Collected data
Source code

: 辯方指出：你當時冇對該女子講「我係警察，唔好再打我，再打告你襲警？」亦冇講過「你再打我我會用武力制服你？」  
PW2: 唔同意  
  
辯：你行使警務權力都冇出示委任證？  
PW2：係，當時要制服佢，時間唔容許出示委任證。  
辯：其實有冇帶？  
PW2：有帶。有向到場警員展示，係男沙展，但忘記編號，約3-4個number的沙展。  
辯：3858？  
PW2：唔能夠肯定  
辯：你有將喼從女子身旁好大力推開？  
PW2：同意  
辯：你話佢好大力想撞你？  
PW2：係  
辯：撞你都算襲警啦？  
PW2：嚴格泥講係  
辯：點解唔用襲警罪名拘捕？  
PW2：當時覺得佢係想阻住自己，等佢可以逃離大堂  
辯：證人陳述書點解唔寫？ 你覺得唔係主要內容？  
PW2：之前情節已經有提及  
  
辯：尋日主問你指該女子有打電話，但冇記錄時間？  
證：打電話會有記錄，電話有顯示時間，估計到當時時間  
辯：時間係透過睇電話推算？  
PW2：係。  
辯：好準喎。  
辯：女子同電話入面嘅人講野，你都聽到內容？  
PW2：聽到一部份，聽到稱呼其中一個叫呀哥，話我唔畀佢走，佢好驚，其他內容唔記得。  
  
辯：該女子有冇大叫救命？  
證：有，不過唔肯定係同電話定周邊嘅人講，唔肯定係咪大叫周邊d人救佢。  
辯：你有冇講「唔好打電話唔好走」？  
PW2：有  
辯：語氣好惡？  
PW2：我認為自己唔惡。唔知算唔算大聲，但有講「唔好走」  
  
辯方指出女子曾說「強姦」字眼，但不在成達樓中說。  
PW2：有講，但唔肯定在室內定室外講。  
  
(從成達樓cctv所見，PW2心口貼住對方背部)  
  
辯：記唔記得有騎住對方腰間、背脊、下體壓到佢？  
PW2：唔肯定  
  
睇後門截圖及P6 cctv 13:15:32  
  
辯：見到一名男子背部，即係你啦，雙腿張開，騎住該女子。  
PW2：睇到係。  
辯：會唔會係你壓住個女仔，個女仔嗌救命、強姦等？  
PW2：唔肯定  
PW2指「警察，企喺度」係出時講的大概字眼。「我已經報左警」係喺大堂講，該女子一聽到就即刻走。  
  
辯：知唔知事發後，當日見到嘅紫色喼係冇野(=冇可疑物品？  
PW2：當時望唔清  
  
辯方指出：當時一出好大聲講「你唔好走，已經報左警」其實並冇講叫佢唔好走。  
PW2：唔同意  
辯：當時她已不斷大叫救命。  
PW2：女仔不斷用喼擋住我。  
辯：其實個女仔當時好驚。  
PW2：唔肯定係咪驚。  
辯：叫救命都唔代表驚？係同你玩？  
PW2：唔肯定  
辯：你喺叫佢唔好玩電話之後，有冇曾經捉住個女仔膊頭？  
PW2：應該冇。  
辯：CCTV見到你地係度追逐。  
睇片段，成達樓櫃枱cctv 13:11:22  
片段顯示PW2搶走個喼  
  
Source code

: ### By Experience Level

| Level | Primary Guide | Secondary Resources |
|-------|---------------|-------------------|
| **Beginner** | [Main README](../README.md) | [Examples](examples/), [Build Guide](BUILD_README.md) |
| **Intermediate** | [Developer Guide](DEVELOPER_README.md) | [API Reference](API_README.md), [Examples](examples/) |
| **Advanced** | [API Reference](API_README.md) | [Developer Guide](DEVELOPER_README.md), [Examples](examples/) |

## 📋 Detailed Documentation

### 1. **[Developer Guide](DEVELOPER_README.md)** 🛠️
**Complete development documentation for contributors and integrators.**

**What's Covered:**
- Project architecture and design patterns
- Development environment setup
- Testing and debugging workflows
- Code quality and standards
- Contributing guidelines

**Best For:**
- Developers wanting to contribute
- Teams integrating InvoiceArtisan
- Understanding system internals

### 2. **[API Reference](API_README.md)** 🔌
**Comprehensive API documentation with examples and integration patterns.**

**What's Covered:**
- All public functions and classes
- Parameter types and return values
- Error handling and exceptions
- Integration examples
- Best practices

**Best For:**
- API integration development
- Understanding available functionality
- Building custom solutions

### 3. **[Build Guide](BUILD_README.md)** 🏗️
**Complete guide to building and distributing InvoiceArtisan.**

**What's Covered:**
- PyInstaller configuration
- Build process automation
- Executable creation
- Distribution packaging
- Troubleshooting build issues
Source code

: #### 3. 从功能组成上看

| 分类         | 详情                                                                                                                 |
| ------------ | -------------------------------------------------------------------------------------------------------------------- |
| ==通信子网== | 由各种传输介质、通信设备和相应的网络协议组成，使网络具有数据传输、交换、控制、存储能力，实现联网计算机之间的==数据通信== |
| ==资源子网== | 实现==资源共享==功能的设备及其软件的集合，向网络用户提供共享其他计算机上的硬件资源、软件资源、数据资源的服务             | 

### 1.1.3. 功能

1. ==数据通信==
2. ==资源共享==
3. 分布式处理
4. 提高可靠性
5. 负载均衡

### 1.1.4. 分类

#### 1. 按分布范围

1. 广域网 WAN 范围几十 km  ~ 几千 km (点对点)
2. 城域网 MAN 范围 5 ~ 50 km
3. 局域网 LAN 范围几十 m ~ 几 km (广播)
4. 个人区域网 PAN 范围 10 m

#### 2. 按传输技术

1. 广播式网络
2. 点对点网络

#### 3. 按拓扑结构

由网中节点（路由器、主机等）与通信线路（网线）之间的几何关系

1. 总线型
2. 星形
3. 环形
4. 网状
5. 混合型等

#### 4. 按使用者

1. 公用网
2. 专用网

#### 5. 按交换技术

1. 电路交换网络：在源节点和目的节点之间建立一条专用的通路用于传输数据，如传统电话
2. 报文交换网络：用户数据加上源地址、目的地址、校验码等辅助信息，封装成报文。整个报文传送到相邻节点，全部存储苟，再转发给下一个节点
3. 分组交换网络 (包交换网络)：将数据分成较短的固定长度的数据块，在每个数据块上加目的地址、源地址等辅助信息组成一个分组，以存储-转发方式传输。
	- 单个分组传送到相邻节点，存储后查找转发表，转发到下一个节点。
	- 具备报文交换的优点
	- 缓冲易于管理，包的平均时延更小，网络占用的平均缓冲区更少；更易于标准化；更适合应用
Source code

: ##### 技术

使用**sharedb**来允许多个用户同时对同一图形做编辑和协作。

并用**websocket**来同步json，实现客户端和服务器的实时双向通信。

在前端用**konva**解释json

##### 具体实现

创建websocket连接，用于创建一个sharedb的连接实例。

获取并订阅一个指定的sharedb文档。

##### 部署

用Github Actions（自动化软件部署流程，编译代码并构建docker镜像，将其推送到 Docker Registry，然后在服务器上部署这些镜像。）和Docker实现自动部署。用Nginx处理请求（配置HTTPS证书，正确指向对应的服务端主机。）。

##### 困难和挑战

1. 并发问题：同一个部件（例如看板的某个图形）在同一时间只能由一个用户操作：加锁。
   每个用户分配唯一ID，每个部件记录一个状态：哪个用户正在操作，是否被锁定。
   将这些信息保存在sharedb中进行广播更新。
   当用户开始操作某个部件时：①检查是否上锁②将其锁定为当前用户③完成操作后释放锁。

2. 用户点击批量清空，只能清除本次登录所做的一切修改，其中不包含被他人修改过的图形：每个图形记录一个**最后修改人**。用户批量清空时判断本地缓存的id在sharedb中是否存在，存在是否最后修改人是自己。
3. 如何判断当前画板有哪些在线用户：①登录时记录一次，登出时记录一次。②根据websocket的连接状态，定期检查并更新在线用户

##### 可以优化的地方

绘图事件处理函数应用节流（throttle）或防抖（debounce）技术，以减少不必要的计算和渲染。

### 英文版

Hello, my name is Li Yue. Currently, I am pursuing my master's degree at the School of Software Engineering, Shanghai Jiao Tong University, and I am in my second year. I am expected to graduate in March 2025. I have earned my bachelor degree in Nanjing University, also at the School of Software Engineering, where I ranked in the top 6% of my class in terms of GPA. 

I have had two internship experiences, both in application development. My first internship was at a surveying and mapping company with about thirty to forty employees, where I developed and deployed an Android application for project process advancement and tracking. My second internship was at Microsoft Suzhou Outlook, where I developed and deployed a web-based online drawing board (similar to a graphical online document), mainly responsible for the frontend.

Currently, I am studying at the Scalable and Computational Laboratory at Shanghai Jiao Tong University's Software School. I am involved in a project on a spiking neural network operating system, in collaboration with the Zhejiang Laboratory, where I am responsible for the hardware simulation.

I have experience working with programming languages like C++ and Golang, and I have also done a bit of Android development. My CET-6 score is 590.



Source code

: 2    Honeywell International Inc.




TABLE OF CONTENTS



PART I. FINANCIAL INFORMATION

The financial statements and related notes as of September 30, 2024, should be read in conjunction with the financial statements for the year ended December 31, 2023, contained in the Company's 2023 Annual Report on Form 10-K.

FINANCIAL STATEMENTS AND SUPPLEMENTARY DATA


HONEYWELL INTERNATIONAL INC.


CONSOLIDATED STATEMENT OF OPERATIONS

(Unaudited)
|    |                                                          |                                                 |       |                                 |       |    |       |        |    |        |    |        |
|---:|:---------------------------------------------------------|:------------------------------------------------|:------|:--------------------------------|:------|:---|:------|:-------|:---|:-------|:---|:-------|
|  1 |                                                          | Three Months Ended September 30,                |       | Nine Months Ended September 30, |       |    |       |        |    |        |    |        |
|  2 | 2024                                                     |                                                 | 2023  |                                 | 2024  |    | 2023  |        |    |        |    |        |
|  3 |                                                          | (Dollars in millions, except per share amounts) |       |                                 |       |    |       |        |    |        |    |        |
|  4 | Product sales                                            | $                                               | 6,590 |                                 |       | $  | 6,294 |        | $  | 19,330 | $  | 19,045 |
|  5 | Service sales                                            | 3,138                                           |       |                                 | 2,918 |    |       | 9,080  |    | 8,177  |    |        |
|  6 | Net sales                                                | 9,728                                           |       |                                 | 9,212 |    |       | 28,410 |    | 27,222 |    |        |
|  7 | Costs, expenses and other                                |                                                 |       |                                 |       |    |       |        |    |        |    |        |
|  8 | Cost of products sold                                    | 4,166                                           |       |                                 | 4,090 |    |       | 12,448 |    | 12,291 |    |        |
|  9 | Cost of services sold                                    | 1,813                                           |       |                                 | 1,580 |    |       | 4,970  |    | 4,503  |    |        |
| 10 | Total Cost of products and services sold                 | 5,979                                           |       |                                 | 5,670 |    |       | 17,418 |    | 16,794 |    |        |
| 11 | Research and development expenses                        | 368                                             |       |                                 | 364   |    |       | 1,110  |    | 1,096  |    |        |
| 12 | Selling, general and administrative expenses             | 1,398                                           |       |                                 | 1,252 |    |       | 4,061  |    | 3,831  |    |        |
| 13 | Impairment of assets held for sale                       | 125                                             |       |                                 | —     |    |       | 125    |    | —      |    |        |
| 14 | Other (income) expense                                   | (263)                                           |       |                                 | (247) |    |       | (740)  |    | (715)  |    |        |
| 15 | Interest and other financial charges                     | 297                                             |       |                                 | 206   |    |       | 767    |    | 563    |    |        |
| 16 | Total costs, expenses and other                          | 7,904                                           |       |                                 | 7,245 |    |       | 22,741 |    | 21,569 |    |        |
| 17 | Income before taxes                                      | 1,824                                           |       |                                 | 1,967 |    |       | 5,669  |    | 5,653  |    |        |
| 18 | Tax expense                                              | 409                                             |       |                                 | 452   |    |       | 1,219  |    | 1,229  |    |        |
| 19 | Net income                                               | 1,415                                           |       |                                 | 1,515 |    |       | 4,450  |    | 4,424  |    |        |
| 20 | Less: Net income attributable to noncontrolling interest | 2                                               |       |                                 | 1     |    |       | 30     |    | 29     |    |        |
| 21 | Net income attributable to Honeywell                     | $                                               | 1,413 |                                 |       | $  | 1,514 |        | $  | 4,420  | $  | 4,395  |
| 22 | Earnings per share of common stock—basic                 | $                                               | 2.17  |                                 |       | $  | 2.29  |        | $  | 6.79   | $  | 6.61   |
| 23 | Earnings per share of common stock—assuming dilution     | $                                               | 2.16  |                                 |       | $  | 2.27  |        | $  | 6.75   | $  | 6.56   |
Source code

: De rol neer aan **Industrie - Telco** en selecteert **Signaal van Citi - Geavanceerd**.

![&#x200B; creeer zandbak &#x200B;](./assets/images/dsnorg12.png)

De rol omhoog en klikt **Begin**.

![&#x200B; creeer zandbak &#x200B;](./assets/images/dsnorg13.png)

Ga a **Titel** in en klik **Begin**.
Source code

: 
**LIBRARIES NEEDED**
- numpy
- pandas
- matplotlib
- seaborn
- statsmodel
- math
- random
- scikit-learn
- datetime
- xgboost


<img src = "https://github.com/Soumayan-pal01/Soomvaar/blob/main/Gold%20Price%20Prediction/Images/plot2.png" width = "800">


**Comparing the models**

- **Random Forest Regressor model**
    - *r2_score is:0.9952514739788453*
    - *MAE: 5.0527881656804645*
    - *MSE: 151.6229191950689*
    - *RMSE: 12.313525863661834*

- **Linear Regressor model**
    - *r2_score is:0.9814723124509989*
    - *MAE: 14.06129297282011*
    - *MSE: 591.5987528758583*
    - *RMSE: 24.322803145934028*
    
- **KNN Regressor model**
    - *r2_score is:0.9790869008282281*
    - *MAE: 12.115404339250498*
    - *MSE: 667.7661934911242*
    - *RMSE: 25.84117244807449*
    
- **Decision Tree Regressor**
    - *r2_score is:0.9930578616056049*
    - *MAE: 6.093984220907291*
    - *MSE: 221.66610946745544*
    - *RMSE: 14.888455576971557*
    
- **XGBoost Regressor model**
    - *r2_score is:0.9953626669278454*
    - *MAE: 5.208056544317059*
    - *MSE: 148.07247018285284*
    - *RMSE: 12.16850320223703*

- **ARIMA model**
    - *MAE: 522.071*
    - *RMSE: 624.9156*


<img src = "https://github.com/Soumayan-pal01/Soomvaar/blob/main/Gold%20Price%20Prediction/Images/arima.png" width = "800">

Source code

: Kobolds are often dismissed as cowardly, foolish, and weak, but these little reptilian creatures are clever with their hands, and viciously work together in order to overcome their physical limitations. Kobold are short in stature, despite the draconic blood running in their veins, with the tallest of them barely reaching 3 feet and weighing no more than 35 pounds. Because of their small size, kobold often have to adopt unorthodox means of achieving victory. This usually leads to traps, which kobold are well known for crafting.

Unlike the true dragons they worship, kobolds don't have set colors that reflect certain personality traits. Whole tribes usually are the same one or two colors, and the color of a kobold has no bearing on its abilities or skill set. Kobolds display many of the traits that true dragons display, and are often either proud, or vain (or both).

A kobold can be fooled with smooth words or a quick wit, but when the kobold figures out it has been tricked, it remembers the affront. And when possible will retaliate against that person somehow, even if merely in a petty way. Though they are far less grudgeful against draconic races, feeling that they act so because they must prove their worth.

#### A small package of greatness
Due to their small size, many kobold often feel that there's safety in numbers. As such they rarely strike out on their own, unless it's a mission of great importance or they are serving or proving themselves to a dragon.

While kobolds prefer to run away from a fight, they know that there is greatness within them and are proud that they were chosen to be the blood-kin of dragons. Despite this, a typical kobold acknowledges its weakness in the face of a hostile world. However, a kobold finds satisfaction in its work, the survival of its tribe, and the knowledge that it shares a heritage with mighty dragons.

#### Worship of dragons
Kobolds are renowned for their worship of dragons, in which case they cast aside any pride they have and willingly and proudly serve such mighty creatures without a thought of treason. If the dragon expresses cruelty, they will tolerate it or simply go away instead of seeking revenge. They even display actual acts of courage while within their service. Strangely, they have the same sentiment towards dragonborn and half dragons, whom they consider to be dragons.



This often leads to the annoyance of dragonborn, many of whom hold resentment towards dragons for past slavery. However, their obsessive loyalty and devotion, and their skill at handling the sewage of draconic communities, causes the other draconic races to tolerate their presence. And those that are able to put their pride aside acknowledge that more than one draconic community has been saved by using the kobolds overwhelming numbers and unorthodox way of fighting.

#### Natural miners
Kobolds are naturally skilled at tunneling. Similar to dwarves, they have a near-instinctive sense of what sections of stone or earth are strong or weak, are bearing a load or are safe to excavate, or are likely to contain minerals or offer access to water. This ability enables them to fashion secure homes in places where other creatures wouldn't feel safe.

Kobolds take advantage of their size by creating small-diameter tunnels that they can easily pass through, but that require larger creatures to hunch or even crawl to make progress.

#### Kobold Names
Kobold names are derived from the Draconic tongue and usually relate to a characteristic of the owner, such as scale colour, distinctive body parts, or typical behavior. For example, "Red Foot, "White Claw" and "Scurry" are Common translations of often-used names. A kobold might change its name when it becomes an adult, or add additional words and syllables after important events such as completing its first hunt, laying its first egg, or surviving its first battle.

EXERCISE OBJECTIVE: If a line in the data above holds the string "Understanding", report that line.

OUTPUT FOR THIS TASK:
- Understanding system internals
- Understanding available functionality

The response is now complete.